Third, the specifics of the tax cuts have to be vivid enough that people understand how it will affect their economic security. People will feel more compelled to support a government plan that puts money in their wallet instead of in the hands of bureaucrats.

Fourth, economic freedom should be returned to the American people - not centralized in Washington. Politician-bureaucrat-lobbyist centered schemes which benefit the few inevitably bring about corruption, political favoritism, and increased poverty for the majority. For long-term economic health, a small business and entrepreneur-focused, pro-growth alternative will reverse the damages done by power driven elites.

Fifth, tax cuts must be paid for with serious cuts in spending. Our current economic predicament was, in large part, caused by problems created by excessive debt. As part of our recovery, we have to return to the path of fiscal responsibility and renew a call for a balanced budget.

With these goals in mind, the following tax cuts should be at the heart of an alternative vision to achieve a fundamental shift from politicians to small business, from lobbyists to entrepreneurs, and from bureaucrats to investors:

A two-year, 50% reduction in the Social Security and Medicare tax for both the employee and the employer. This provision would guarantee that virtually everyone who pays federal taxes (many of whom do not pay income tax but do pay payroll taxes) will have an immediate boost in income and that small businesses will see a dramatic increase in available cash to hire more people or make investments for the future. This reduction would also help the cash flow problems of state and local governments, which also have to pay the employer's match.

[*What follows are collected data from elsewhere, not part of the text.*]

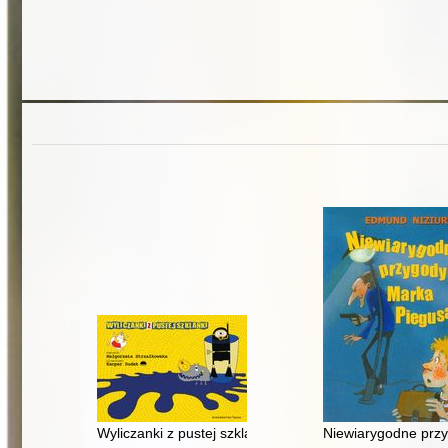
Wyliczanki z pustej szklanki
Niewiarygodne prz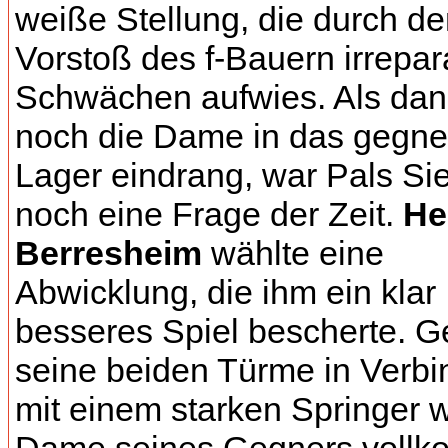
weiße Stellung, die durch d
Vorstoß des f-Bauern irrepar
Schwächen aufwies. Als da
noch die Dame in das gegne
Lager eindrang, war Pals Si
noch eine Frage der Zeit.
He
Berresheim
wählte eine
Abwicklung, die ihm ein klar
besseres Spiel bescherte. 
seine beiden Türme in Verb
mit einem starken Springer w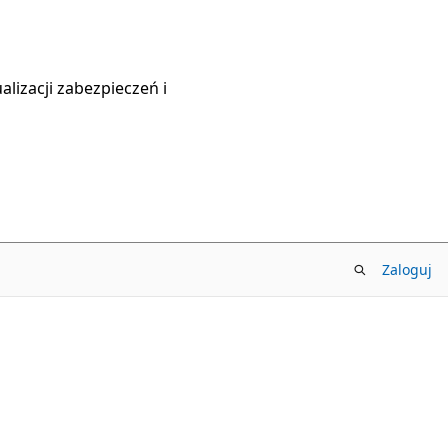
lizacji zabezpieczeń i
Zaloguj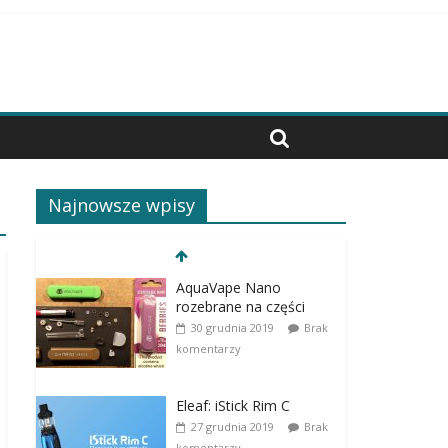
Najnowsze wpisy
AquaVape Nano
rozebrane na części
30 grudnia 2019
Brak
komentarzy
Eleaf: iStick Rim C
27 grudnia 2019
Brak
komentarzy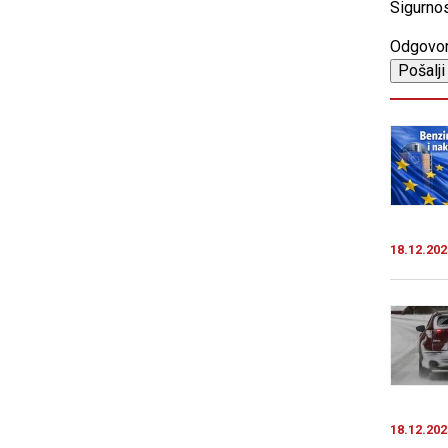
Sigurnos
Odgovo
18.12.202
18.12.202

In the present economy, most businesses cannot afford to give their employees a pay raise. This will give every employee a boost in take-home pay and help them and their families through this difficult time.

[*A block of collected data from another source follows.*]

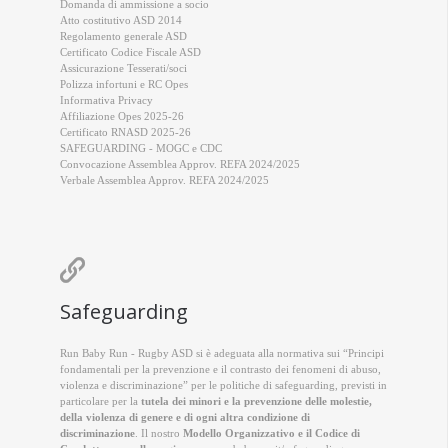
Domanda di ammissione a socio
Atto costitutivo ASD 2014
Regolamento generale ASD
Certificato Codice Fiscale ASD
Assicurazione Tesserati/soci
Polizza infortuni e RC Opes
Informativa Privacy
Affiliazione Opes 2025-26
Certificato RNASD 2025-26
SAFEGUARDING - MOGC e CDC
Convocazione Assemblea Approv. REFA 2024/2025
Verbale Assemblea Approv. REFA 2024/2025

Safeguarding
Run Baby Run - Rugby ASD si è adeguata alla normativa sui “Principi
fondamentali per la prevenzione e il contrasto dei fenomeni di abuso,
violenza e discriminazione” per le politiche di safeguarding, previsti in
particolare per la
tutela dei minori e la prevenzione delle molestie,
della violenza di genere e di ogni altra condizione di
discriminazione
. Il nostro
Modello Organizzativo e il Codice di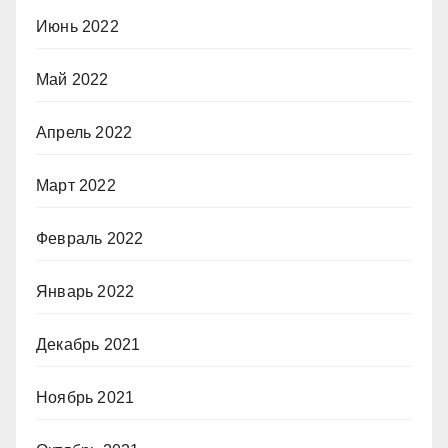
Июнь 2022
Май 2022
Апрель 2022
Март 2022
Февраль 2022
Январь 2022
Декабрь 2021
Ноябрь 2021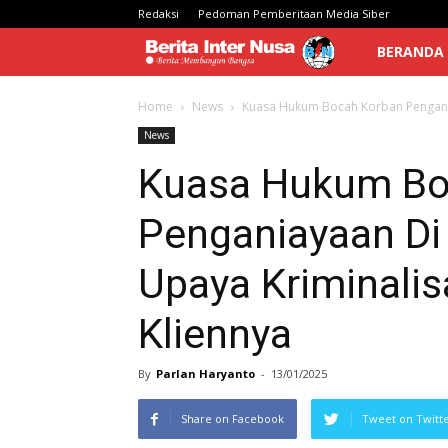
Redaksi
Pedoman Pemberitaan Media Siber
Berita
BERANDA
Inter
Home
News
Kuasa Hukum Bocah Korban Penganiay
News
Nusa
Kuasa Hukum Bo
Penganiayaan Di 
Upaya Kriminalis
Kliennya
By
Parlan Haryanto
-
13/01/2025
Share on Facebook
Tweet on Twitt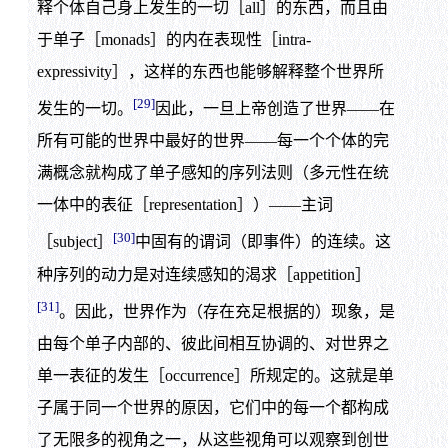
释个体自己身上发生的一切［all］的东西，而且由
于单子［monads］的内在表现性［intra-
expressivity］，这样的东西也能够解释整个世界所
[29]
发生的一切。
因此，一旦上帝创造了世界——在
所有可能的世界中最好的世界——每一个个体的完
满概念就构成了单子感知的序列法则（多元性在统
一体中的表征［representation］）——主词
[30]
［subject］
中固有的谓词（即事件）的连续。这
种序列的动力是对连续感知的渴求［appetition］
[31]
。因此，世界作为（存在充足根据的）现象，是
由每个单子内部的、彼此间相互协调的、对世界之
单一表征的发生［occurrence］所规定的。这就是单
子属于同一个世界的原因，它们中的每一个都构成
了无限多的视角之一，从这些视角可以观察到创世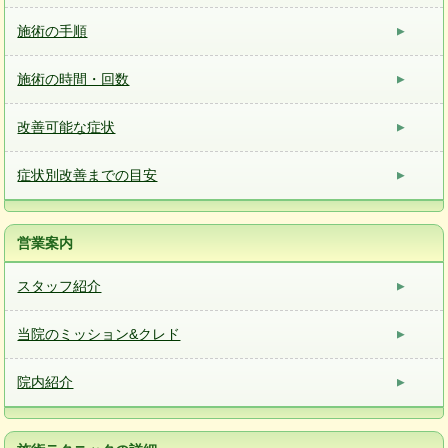
施術の手順
施術の時間・回数
改善可能な症状
症状別改善までの目安
営業案内
スタッフ紹介
当院のミッション&クレド
院内紹介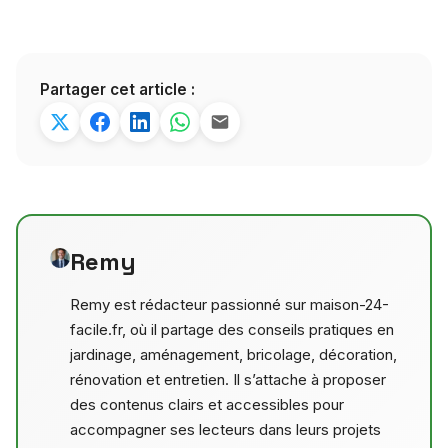
Partager cet article :
Remy
Remy est rédacteur passionné sur maison-24-
facile.fr, où il partage des conseils pratiques en
jardinage, aménagement, bricolage, décoration,
rénovation et entretien. Il s’attache à proposer
des contenus clairs et accessibles pour
accompagner ses lecteurs dans leurs projets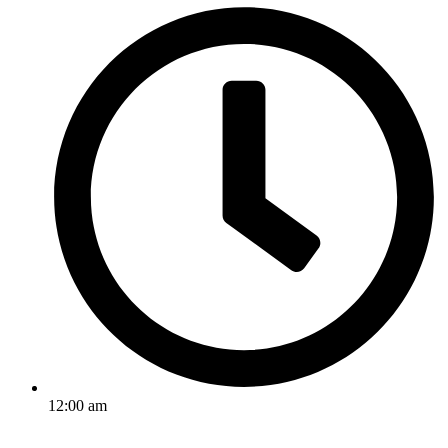
12:00 am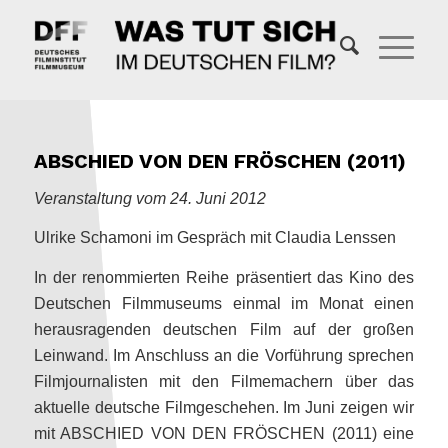
ABSCHIED VON DEN FRÖSCHEN (2011)
Veranstaltung vom 24. Juni 2012
Ulrike Schamoni im Gespräch mit Claudia Lenssen
In der renommierten Reihe präsentiert das Kino des
Deutschen Filmmuseums einmal im Monat einen
herausragenden deutschen Film auf der großen
Leinwand. Im Anschluss an die Vorführung sprechen
Filmjournalisten mit den Filmemachern über das
aktuelle deutsche Filmgeschehen. Im Juni zeigen wir
mit ABSCHIED VON DEN FRÖSCHEN (2011) eine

The revenue loss to the Social Security and Medicare Trust Funds would be transferred from the general fund (a better use for the money than the TARP funds or the $787 billion stimulus package – only 10 percent of which has so far been spent).

Permanently match the Chinese capital gains rate, which is zero. This is the rate Alan Greenspan testified in the late1970s was best for economic growth. It is also a relatively inexpensive thing to do in the current economy because people are going to have smaller gains.

Match the Irish corporate tax rate of 12.5%. America has had the highest corporate tax system in the world (if you combine federal and state taxes). Moving to a 12.5% corporate tax rate and combining it with zero capital gains will make America the most desirable economy in the world in which to invest.

Eliminate the death tax permanently. Inheritance is the most powerful accumulator of capital and eliminating the death tax has been consistently supported by over 75% of the American people. Remember: taxes have already been paid on this money. It is fundamentally immoral for a person to have to visit the funeral home and the IRS in the same week.

Give President Obama the Opportunity to Keep His Word. Adopt the best of the small business tax proposals announced by candidate Obama in October 2008 and forgotten by the Obama Administration in 2009.

Similar ideas implemented by the state legislature will help to improve Iowa’s economy as well. A recently published study by the American Legislative Exchange Council showed that Iowa ranked 46th in competitiveness among the 50 states, and 35th in relationship of policies to performance. By improving the tax and regulatory framework, especially when compared to states that border Iowa, we can vastly improve the state’s finances, position the state for economic growth, add jobs, and improve the lives of citizens.